To address the China challenge, Burns reported that the CIA has more than doubled “the percentage of our overall budget focused on China over just the last two years. We’re hiring and training more Mandarin speakers while stepping up efforts across the world to compete with China, from Latin America to Africa to the Indo-Pacific.”  The New York Times reported that, “The C.I.A. and the Pentagon’s Defense Intelligence Agency have [also] set up new centers focused on spying on China. U.S. officials have honed their capabilities to intercept electronic communications, including using spy planes off China’s coast.”

Meanwhile, the American and Chinese economies continue to get more intertwined.  At the height of the Covid epidemic, many Americans learned for the first time that the US depends on China for things like surgical masks, personal protective equipment, respirators and many other medical products needed to fight the disease.  In the early stages of the pandemic, when world supplies were short, China wouldn’t share them.

The top ten products the US imports from China today include lithium batteries, display monitors, smartphones, digital automation systems, pre-dosed medications and data processors.  Good luck to all of us if access to these and other Chinese products was cut off during a crisis.

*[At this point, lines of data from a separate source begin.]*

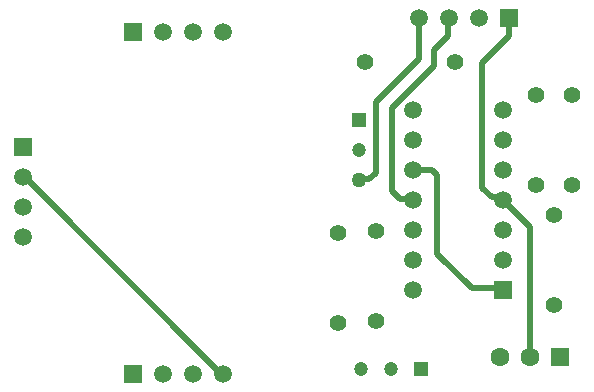
<source format=gbr>
%FSTAX23Y23*%
%MOIN*%
%SFA1B1*%

%IPPOS*%
%ADD10C,0.019685*%
%ADD11R,0.059055X0.059055*%
%ADD12C,0.059055*%
%ADD13R,0.059055X0.059055*%
%ADD14C,0.047244*%
%ADD15R,0.047244X0.047244*%
%ADD16R,0.047244X0.047244*%
%ADD17C,0.055118*%
%ADD18C,0.062992*%
%ADD19R,0.062992X0.062992*%
%ADD20C,0.050000*%
%LNstrain_copper_signal_top-1*%
%LPD*%
G54D10*
X0182Y-01285D02*
Y-0085D01*
X0173Y-0076D02*
X0182Y-0085D01*
X0166Y-00305D02*
X0175Y-00215D01*
X0166Y-0072D02*
Y-00305D01*
Y-0072D02*
X01692Y-00752D01*
X01722D02*
X0173Y-0076D01*
X01692Y-00752D02*
X01722D01*
X0175Y-00215D02*
Y-00155D01*
X01305Y-00435D02*
X0145Y-0029D01*
X01305Y-0067D02*
Y-00435D01*
X01252Y-00692D02*
X01282D01*
X0125Y-00695D02*
X01252Y-00692D01*
X01282D02*
X01305Y-0067D01*
X01427Y-00757D02*
X0143Y-0076D01*
X0136Y-0073D02*
X01387Y-00757D01*
X0136Y-00455D02*
X015Y-00315D01*
X01387Y-00757D02*
X01427D01*
X0136Y-0073D02*
Y-00455D01*
X015Y-00315D02*
Y-0026D01*
X0145Y-0029D02*
Y-00155D01*
X01545Y-00214D02*
Y-00155D01*
X015Y-0026D02*
X01545Y-00214D01*
X01545Y-00155D02*
X01545Y-00155D01*
X0143Y-0066D02*
X01493D01*
X0151Y-00676*
Y-0094D02*
Y-00676D01*
Y-0094D02*
X01625Y-01055D01*
X01725*
X0173Y-0106*
X00135Y-00685D02*
X0079Y-0134D01*
X0013Y-00685D02*
X00135D01*
X0079Y-0134D02*
X00795D01*
G54D11*
X0013Y-00585D03*
G54D12*
X0013Y-00685D03*
Y-00785D03*
Y-00885D03*
X0143Y-0046D03*
Y-0056D03*
Y-0066D03*
Y-0076D03*
Y-0086D03*
Y-0096D03*
Y-0106D03*
X0173Y-0046D03*
Y-0056D03*
Y-0066D03*
Y-0076D03*
Y-0086D03*
Y-0096D03*
X0165Y-00155D03*
X0155D03*
X0145D03*
X00795Y-002D03*
X00695D03*
X00595D03*
X00795Y-0134D03*
X00695D03*
X00595D03*
G54D13*
X0173Y-0106D03*
X0175Y-00155D03*
X00495Y-002D03*
Y-0134D03*
G54D14*
X0125Y-00695D03*
Y-00595D03*
X01255Y-01325D03*
X01355D03*
G54D15*
X0125Y-00495D03*
G54D16*
X01455Y-01325D03*
G54D17*
X01305Y-01165D03*
Y-00865D03*
X0157Y-003D03*
X0127D03*
X0184Y-0041D03*
Y-0071D03*
X0118Y-0087D03*
Y-0117D03*
X019Y-0111D03*
Y-0081D03*
X0196Y-0041D03*
Y-0071D03*
G54D18*
X0172Y-01285D03*
X0182D03*
G54D19*
X0192Y-01285D03*
G54D20*
X0182Y-01285D03*
X0173Y-0076D03*
X01545Y-00155D03*
X0143Y-0066D03*
X0173Y-0106D03*
X0125Y-00695D03*
X00795Y-0134D03*
X0013Y-00685D03*
M02*
</source>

So, at the same time that we continue to compete with China politically and economically, we must simultaneously cooperate and work together to tackle existential challenges to the human race including climate change and avoiding nuclear war.

Last year, Pulitzer Prize winning reporter Thomas L. Friedman visited China for the first time since covid to try to get a grip on what all this means.  Hu Xijin, one of China’s most popular bloggers, said to him: “You have been in the first place for a century, and now China is rising, and we have the potential to become the first — and that is not easy for you… [But] you should not try to stop China’s development. You can’t contain China in the end. We are quite smart. And very diligent. We work very hard. And we have 1.4 billion people.”

Based on this and many other interviews, Friedman concluded: “I believe that [China and the US] are doomed to compete with each other, doomed to cooperate with each other and doomed to find some way to balance the two. Otherwise we are both going to have a very bad 21st century.”